── Data for processing ──

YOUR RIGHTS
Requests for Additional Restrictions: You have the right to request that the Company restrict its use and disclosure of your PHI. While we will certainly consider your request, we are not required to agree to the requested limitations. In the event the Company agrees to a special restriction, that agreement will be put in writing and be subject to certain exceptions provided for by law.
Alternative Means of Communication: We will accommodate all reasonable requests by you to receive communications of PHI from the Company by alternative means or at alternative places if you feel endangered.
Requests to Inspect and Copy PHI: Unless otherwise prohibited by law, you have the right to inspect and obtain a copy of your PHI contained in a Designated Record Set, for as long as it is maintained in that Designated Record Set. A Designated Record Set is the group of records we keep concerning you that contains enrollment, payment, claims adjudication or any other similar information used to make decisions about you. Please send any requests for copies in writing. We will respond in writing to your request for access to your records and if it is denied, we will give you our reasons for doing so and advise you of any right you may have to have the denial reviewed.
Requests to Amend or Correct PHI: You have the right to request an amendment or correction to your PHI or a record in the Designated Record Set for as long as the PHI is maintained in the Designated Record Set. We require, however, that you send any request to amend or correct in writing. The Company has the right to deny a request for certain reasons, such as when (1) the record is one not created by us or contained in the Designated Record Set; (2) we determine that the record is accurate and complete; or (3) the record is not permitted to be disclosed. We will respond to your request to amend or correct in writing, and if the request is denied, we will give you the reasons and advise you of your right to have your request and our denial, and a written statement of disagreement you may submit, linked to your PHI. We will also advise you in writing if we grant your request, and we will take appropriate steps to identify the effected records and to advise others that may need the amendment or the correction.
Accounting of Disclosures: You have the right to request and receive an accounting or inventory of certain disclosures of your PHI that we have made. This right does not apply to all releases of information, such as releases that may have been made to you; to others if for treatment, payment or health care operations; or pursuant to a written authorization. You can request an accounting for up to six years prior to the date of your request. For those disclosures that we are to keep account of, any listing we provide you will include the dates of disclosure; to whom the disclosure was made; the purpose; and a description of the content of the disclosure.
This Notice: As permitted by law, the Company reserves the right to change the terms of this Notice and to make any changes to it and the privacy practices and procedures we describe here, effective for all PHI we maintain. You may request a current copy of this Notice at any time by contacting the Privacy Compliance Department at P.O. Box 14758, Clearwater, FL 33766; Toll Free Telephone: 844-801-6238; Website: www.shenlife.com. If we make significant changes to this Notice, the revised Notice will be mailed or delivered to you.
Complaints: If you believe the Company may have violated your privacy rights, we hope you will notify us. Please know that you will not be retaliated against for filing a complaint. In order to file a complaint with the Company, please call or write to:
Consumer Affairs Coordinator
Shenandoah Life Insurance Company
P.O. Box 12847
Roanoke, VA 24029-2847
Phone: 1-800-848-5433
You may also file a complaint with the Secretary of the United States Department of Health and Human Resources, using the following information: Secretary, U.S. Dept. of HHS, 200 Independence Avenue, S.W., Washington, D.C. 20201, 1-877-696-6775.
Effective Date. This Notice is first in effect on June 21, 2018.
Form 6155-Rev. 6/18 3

───
── Data for processing ──

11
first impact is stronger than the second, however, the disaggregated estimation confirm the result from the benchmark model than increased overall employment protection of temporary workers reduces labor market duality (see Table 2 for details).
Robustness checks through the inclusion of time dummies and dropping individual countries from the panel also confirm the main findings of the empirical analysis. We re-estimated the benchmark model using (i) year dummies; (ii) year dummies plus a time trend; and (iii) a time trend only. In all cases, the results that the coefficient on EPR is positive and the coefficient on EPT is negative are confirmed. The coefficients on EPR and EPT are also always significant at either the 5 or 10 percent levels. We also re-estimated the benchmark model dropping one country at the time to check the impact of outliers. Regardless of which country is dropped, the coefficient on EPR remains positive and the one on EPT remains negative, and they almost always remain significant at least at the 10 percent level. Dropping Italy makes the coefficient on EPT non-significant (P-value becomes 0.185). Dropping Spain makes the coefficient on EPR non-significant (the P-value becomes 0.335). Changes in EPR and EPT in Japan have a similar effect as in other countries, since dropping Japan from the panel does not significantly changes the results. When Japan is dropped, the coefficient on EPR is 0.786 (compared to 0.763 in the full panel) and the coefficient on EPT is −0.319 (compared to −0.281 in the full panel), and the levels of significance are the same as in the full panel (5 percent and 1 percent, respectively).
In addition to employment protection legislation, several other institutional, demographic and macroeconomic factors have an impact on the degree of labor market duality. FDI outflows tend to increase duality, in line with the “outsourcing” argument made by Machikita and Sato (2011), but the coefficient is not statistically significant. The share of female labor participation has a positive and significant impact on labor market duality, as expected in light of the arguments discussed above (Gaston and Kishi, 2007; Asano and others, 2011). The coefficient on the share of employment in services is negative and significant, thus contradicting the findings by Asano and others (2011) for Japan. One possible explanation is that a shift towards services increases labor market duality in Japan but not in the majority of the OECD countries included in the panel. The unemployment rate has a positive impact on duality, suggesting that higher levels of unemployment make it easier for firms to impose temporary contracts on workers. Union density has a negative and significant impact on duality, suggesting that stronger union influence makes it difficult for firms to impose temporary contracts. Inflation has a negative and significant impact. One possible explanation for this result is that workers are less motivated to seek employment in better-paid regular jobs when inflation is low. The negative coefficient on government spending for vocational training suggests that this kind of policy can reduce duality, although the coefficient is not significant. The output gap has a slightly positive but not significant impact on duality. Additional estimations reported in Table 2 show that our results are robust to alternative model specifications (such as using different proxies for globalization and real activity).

───

**Activity**
Respond with a number only, the count of lines in the entries where the string "Notice" occurs.

**Response to the task**
2